Le groupe AB Inbev possède 32 filiales dans des paradis fiscaux (Bahamas, Bélize, Bermudes, Iles Caïman, Hong Kong, Iles Vierges britanniques, Jersey, Luxembourg, Panama, République dominicaine, Singapour). Quant à sa maison-mère, Stichting Inbev, qui regroupe les actionnaires historiques belges et brésiliens (46 % du capital), elle a son siège à Rotterdam. Et chaque famille belge contrôle la Stichting Inbev depuis des sociétés luxembourgeoises.

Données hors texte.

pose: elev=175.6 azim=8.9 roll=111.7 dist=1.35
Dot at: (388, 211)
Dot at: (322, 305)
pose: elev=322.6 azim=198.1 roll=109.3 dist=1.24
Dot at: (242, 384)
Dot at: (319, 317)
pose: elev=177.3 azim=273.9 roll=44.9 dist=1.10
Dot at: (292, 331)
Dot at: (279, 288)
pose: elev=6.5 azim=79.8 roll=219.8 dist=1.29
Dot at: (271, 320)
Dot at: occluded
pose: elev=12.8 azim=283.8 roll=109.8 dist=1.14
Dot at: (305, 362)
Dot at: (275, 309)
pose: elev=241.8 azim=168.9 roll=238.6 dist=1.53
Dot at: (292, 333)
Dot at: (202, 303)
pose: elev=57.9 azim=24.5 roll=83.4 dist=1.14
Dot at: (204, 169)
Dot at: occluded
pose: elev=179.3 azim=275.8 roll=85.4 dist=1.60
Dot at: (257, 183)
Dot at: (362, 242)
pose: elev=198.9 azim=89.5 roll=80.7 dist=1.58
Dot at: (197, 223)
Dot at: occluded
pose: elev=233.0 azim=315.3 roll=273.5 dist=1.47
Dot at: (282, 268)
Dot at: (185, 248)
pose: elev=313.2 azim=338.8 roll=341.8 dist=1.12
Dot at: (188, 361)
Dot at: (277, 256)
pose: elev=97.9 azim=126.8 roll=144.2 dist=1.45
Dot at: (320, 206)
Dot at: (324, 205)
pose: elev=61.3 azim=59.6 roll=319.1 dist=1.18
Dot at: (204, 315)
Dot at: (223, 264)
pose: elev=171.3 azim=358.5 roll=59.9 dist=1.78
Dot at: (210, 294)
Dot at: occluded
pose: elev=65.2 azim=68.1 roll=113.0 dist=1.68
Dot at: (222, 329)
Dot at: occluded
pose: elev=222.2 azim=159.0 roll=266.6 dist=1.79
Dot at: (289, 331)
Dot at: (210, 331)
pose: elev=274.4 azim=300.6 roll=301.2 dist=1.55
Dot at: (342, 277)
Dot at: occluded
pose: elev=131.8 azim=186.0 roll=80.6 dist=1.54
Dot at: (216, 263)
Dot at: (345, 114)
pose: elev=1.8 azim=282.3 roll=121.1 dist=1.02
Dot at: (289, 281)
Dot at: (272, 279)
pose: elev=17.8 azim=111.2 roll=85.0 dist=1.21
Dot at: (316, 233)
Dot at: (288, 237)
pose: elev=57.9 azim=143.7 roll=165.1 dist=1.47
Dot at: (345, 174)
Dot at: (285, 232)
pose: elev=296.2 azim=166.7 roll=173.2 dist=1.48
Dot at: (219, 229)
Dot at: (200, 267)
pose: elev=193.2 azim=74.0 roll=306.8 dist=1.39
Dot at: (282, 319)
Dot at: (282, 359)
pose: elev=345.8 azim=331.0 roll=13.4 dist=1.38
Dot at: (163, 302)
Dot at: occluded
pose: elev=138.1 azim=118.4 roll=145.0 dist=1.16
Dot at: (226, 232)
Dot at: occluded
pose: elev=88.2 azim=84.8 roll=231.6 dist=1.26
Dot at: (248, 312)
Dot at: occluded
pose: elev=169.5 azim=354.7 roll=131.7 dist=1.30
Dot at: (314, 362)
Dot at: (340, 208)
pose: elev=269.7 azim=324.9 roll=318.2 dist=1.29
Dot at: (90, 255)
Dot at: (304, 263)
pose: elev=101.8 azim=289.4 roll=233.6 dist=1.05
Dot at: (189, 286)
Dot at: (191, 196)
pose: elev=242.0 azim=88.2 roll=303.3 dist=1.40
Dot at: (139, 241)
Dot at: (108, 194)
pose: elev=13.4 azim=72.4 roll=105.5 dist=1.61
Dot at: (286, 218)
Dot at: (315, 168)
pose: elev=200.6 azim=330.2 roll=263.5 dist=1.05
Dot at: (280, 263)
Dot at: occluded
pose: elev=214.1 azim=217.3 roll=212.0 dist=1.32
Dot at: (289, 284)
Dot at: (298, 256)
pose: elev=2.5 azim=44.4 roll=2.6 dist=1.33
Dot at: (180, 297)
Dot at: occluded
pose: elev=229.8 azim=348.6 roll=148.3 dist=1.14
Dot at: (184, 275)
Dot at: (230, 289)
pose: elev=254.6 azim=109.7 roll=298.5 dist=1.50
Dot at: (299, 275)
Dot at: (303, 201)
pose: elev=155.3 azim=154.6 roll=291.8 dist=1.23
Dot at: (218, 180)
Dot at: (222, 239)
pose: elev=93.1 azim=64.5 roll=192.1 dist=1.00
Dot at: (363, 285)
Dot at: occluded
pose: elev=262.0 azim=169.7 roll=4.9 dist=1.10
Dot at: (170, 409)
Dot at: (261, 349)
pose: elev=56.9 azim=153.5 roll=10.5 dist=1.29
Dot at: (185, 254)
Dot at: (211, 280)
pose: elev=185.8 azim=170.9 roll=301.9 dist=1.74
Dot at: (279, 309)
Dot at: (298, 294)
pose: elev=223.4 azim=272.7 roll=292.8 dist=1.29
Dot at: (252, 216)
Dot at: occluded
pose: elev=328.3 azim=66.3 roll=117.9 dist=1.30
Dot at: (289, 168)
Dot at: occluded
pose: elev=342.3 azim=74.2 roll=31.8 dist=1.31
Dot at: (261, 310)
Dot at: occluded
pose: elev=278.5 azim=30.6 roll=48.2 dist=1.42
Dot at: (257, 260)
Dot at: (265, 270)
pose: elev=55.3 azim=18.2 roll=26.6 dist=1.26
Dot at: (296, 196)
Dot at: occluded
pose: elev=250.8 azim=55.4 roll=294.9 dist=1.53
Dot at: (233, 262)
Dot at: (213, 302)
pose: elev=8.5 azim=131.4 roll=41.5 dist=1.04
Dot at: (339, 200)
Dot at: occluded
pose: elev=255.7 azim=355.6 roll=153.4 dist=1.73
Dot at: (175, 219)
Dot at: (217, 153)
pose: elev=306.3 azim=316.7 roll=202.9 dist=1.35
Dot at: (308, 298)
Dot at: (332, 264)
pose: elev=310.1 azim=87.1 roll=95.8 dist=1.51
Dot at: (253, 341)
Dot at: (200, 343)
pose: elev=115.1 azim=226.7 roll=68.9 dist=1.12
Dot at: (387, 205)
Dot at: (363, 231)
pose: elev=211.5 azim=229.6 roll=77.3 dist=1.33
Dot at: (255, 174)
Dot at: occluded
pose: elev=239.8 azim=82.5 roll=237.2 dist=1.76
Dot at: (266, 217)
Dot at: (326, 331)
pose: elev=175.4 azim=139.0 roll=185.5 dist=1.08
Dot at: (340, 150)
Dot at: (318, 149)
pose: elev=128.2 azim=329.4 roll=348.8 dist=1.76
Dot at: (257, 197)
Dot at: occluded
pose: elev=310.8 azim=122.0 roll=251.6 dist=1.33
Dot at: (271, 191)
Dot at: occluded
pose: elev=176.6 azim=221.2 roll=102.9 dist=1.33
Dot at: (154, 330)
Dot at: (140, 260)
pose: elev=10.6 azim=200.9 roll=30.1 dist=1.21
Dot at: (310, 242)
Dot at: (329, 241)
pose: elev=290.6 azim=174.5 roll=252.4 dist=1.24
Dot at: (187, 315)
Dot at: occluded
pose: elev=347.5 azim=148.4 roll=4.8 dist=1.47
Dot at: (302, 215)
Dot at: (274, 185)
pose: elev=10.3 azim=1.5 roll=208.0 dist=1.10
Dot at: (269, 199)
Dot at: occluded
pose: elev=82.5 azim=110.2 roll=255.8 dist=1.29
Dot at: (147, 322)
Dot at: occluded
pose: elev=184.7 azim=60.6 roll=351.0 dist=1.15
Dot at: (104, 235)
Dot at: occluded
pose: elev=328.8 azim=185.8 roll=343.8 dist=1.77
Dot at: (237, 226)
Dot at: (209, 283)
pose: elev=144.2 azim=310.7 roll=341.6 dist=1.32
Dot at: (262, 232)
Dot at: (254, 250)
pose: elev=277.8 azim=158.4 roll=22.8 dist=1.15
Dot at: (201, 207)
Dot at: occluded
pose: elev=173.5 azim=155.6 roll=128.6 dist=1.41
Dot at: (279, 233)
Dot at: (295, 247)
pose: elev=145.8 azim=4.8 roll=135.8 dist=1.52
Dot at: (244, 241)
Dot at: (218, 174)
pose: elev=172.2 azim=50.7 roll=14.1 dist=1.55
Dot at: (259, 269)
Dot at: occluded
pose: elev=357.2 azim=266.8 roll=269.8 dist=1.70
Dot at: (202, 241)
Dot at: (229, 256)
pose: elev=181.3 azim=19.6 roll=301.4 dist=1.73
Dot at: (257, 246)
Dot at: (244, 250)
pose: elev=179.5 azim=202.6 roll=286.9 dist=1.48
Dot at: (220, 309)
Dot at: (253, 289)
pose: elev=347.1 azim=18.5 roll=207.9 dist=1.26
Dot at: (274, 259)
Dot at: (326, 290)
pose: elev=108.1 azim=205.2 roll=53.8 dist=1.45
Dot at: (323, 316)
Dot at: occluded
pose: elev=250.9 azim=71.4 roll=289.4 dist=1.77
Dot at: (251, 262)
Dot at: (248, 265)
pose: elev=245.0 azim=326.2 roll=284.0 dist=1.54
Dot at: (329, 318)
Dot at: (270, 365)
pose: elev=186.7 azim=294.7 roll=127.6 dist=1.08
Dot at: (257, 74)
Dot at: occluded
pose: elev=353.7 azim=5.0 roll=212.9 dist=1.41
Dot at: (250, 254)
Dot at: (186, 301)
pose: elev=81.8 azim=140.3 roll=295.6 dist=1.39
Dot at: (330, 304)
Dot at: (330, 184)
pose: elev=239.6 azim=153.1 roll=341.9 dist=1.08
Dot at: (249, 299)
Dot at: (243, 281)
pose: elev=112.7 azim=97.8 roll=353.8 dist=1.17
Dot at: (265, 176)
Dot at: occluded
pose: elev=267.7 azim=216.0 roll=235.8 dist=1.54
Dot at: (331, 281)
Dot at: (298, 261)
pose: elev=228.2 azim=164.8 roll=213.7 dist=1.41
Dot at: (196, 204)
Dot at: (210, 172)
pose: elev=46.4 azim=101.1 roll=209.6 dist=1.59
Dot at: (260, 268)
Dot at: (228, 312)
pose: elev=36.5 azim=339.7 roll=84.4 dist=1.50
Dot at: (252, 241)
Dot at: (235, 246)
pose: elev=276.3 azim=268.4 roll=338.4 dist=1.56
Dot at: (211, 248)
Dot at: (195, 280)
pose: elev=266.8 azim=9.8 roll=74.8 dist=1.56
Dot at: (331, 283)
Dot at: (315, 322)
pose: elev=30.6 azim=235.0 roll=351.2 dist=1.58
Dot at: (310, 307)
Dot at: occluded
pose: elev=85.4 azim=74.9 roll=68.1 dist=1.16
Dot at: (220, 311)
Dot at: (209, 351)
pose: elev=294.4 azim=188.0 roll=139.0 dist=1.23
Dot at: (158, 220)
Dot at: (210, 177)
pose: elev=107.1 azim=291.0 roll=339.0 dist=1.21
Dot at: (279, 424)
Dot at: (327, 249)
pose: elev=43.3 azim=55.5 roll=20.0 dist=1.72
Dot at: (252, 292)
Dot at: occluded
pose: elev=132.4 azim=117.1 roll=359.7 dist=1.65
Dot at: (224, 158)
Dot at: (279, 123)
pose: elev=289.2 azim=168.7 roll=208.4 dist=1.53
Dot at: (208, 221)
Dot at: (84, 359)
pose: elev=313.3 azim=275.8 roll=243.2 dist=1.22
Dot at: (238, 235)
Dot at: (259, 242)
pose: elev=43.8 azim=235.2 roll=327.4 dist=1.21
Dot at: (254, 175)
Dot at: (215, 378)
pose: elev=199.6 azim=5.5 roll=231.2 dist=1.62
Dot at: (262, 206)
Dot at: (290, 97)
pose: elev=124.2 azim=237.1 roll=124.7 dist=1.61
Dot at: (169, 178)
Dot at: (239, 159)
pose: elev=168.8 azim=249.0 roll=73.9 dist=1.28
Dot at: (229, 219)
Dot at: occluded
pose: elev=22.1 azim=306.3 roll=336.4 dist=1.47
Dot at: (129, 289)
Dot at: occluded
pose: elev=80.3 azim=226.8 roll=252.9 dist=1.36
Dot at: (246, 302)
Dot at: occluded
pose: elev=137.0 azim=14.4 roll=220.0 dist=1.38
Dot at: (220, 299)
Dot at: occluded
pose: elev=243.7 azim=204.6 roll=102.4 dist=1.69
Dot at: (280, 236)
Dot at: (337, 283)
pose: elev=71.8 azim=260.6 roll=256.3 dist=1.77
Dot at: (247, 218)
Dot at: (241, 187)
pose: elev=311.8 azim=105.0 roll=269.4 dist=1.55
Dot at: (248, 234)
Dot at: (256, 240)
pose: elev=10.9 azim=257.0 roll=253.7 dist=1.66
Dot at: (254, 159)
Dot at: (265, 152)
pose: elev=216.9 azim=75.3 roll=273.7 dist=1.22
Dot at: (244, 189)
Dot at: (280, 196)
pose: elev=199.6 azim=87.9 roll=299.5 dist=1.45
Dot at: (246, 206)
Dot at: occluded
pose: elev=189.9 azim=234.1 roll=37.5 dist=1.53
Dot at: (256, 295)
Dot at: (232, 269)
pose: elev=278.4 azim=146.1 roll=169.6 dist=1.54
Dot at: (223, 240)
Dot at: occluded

Mais le groupe profite aussi du paradis fiscal belge. Depuis 1986, le centre de coordination Cobrew bénéficie d’un taux d’imposition tournant autour de 1 %. Et à partir de 2006, cette société a recours aux intérêts notionnels. En 2008, ce régime lui a permis d’obtenir une déduction fiscale de 205 millions d’euros.

La fortune des Spoelberch

● Fortune 20091 : 13,76 milliards € (1er du top 100). Il s’agit de la fortune globale des trois familles actionnaires historiques du brasseur Interbrew, devenu AB Inbev : de Spoelberch, de Mevius et Vandamme.
● Evolution 2000-2009 : + 1 050 %.
● Taxe des millionnaires sur cette fortune : 412. 795 000 €. De quoi augmenter de 100 € par mois la pension de 343 996 pensionnés.